Which lines in the records below mention the word "SameCoordinates"? Copy each one out.

___ RECORDS SHOWN ___

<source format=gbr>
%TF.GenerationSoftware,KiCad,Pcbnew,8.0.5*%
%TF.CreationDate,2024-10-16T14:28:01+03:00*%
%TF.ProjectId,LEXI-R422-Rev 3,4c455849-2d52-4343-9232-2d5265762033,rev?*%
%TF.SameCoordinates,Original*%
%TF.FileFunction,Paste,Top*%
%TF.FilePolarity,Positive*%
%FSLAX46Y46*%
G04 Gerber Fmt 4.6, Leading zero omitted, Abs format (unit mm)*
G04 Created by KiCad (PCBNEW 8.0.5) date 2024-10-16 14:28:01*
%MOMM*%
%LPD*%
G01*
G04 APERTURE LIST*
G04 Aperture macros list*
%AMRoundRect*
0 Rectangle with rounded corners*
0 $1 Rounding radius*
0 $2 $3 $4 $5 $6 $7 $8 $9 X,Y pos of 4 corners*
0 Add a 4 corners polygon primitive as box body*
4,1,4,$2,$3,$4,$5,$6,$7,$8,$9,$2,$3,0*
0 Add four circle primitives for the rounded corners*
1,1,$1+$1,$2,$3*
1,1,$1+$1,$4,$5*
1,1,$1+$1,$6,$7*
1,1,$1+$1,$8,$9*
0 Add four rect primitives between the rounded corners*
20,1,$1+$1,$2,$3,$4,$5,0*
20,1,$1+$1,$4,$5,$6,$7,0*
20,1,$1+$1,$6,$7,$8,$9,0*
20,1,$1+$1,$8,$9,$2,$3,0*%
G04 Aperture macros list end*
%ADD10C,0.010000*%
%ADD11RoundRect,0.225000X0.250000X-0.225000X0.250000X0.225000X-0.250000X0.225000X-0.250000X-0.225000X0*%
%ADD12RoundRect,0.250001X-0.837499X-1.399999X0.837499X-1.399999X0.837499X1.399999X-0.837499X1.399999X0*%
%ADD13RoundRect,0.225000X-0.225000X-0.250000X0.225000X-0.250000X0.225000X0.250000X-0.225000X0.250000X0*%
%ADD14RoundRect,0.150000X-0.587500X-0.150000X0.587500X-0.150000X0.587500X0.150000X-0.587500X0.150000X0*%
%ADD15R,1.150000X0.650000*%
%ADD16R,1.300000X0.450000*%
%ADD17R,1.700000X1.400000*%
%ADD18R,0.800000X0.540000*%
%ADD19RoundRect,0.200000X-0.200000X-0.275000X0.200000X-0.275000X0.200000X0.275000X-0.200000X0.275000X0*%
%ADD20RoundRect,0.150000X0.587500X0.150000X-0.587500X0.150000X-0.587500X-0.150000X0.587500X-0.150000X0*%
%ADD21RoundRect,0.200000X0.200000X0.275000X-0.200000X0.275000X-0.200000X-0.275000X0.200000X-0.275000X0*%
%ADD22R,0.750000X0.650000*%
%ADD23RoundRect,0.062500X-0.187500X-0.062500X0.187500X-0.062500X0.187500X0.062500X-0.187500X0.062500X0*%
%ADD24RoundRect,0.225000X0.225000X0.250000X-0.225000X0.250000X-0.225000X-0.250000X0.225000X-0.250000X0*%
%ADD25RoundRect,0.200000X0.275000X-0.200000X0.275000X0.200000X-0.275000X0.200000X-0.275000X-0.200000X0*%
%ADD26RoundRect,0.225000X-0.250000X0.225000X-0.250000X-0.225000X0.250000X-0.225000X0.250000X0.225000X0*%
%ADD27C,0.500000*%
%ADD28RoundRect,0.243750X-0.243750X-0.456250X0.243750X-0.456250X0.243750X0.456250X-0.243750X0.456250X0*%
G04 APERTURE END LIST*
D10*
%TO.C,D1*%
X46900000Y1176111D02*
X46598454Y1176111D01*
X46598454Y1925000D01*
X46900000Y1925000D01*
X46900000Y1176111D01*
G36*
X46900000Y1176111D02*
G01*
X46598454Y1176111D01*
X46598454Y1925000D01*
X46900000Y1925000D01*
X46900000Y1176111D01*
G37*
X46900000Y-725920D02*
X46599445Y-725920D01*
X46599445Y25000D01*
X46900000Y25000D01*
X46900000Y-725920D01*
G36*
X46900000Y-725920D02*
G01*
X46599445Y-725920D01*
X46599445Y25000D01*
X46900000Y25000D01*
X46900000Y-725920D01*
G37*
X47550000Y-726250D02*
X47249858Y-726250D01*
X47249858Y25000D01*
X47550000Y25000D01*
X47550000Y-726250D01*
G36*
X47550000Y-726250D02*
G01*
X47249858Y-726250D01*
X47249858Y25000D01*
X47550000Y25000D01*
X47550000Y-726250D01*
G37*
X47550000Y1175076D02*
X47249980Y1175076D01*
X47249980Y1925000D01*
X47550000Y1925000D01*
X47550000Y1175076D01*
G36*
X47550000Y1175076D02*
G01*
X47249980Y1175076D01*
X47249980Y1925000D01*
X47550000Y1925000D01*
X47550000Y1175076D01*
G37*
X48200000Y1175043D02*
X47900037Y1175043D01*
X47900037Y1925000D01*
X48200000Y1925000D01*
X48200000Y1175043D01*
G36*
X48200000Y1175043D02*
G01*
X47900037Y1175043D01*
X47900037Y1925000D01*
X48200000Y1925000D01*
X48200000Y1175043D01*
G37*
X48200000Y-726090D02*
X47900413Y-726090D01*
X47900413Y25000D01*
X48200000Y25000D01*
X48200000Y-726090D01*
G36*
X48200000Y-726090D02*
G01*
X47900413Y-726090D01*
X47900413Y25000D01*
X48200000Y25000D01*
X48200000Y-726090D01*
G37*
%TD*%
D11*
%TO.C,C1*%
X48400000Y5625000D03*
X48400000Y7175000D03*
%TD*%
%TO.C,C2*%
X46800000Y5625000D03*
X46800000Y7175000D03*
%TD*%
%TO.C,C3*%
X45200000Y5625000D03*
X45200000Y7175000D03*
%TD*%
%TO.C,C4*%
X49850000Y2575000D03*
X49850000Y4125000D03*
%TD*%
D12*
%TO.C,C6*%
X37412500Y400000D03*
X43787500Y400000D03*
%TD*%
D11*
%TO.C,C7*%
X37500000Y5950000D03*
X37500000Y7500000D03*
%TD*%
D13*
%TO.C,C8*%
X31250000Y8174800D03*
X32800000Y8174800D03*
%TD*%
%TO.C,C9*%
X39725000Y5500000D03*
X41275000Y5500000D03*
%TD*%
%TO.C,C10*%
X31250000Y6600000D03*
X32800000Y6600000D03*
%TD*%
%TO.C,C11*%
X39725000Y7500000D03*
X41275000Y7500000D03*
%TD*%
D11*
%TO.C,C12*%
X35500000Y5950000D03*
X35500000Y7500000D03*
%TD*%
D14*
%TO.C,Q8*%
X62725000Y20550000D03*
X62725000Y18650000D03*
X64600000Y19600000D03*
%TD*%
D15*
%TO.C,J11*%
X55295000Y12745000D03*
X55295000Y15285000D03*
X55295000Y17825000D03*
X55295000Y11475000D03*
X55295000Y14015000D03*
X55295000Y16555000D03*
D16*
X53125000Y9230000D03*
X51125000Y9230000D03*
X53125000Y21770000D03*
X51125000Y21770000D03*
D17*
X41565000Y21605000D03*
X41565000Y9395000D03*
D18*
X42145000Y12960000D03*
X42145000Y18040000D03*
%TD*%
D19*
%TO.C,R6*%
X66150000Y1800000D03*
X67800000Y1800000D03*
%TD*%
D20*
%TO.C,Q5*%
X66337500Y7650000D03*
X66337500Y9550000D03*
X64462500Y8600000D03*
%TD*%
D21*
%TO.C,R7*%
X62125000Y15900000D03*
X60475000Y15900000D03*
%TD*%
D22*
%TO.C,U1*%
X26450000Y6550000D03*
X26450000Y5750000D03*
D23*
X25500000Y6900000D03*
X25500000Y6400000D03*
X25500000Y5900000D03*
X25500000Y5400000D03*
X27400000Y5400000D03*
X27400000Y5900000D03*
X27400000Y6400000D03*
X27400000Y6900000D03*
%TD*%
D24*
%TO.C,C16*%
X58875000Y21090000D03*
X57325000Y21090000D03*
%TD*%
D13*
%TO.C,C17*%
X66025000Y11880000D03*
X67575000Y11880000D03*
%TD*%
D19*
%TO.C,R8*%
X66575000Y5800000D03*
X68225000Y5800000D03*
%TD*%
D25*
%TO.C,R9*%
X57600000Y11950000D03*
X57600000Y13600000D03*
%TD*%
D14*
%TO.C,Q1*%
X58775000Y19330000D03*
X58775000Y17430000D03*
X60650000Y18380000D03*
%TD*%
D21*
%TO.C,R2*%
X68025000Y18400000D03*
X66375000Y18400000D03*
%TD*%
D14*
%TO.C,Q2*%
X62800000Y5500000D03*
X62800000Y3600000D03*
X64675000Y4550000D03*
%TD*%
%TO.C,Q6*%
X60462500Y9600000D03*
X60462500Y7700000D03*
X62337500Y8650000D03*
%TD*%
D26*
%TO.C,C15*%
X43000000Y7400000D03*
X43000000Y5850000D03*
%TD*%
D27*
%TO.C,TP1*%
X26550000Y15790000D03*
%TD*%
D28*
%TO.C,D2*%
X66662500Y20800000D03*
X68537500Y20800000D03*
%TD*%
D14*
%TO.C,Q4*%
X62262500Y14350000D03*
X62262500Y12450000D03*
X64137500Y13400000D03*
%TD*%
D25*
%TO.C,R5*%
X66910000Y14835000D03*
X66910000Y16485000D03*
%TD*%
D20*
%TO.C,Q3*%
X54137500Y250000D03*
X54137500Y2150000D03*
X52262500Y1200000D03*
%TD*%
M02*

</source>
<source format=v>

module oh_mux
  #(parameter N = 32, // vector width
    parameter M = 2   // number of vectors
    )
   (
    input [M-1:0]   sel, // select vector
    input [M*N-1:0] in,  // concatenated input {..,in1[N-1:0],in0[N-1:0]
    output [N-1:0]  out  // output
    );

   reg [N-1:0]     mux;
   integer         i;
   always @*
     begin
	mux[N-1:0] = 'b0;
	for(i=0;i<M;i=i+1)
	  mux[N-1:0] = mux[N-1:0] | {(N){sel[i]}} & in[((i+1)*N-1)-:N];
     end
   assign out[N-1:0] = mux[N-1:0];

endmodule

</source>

___
___ RECORDS SHOWN ___

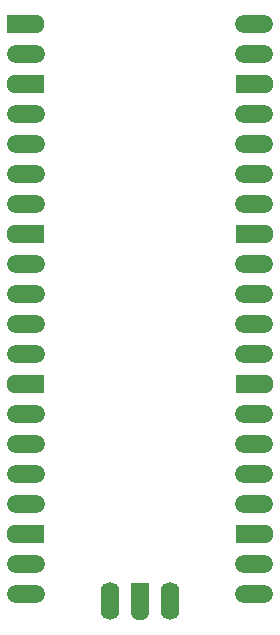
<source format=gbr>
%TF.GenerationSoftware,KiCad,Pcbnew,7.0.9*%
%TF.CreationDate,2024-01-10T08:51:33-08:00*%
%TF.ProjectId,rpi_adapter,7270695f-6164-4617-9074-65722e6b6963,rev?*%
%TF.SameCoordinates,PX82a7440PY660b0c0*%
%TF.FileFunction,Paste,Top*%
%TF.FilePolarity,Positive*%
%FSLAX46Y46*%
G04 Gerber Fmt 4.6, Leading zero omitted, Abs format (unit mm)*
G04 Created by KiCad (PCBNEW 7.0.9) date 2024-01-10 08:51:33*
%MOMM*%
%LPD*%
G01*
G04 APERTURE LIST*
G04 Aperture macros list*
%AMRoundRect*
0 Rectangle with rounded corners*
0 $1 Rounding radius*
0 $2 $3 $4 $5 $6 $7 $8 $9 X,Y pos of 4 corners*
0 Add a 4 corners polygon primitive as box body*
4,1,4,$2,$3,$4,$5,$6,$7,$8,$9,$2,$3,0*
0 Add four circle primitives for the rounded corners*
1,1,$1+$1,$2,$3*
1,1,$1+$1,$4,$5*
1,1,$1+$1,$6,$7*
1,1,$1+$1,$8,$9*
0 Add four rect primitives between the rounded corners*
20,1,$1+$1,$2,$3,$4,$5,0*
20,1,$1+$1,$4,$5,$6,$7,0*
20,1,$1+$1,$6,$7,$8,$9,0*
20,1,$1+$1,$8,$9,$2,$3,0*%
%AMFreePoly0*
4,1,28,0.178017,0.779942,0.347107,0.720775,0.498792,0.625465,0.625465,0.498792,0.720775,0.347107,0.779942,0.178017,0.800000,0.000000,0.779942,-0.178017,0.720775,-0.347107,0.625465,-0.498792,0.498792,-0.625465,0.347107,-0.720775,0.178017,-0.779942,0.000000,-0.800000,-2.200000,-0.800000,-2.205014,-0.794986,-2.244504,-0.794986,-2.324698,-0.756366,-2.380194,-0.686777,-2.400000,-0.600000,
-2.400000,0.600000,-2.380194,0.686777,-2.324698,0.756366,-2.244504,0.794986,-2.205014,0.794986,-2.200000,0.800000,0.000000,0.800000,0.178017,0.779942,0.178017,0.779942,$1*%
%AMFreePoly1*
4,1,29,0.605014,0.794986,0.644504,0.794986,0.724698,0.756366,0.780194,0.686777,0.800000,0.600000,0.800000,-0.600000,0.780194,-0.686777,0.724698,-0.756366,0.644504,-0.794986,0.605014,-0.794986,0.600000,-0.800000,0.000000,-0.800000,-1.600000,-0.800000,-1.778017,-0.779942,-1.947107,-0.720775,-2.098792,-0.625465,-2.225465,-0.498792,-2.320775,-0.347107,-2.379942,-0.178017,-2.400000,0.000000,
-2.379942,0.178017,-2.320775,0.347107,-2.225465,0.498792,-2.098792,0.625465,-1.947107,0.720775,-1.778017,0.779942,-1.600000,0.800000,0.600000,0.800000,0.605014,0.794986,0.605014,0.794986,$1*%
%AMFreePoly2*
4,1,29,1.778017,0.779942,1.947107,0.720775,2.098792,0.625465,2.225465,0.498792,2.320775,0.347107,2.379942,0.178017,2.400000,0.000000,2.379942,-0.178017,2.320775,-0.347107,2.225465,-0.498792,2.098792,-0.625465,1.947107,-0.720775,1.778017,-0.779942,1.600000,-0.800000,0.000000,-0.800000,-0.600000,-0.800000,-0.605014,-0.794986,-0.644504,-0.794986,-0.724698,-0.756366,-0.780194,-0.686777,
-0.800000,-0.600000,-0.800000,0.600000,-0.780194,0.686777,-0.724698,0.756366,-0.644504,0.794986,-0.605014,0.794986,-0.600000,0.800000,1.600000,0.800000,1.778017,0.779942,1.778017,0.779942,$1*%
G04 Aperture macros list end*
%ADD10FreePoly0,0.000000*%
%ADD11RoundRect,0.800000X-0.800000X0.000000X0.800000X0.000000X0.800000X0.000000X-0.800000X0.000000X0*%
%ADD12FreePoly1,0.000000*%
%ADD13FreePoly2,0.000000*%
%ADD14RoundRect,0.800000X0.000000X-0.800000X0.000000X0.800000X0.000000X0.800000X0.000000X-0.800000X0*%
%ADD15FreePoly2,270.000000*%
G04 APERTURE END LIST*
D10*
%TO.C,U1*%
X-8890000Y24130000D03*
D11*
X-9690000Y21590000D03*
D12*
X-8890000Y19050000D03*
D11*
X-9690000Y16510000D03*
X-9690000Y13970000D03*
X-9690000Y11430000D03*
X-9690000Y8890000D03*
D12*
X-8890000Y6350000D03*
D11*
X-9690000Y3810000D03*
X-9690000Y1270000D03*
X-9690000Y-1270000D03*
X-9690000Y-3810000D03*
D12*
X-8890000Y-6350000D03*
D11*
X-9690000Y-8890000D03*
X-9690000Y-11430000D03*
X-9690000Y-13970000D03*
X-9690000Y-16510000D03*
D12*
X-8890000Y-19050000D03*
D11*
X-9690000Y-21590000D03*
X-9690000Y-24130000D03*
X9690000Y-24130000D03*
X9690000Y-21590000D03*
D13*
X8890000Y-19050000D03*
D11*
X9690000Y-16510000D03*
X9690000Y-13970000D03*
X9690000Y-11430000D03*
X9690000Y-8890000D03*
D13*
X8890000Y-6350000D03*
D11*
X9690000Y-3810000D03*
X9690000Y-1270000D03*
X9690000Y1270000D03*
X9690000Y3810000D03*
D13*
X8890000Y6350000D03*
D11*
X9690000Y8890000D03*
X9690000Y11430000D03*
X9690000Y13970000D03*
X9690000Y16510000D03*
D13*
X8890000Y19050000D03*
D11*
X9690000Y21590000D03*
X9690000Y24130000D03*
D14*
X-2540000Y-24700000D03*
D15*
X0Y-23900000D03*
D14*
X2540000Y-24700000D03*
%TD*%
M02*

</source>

___

ANSWER FOR THIS EXERCISE >>
%TF.SameCoordinates,Original*%
%TF.SameCoordinates,PX82a7440PY660b0c0*%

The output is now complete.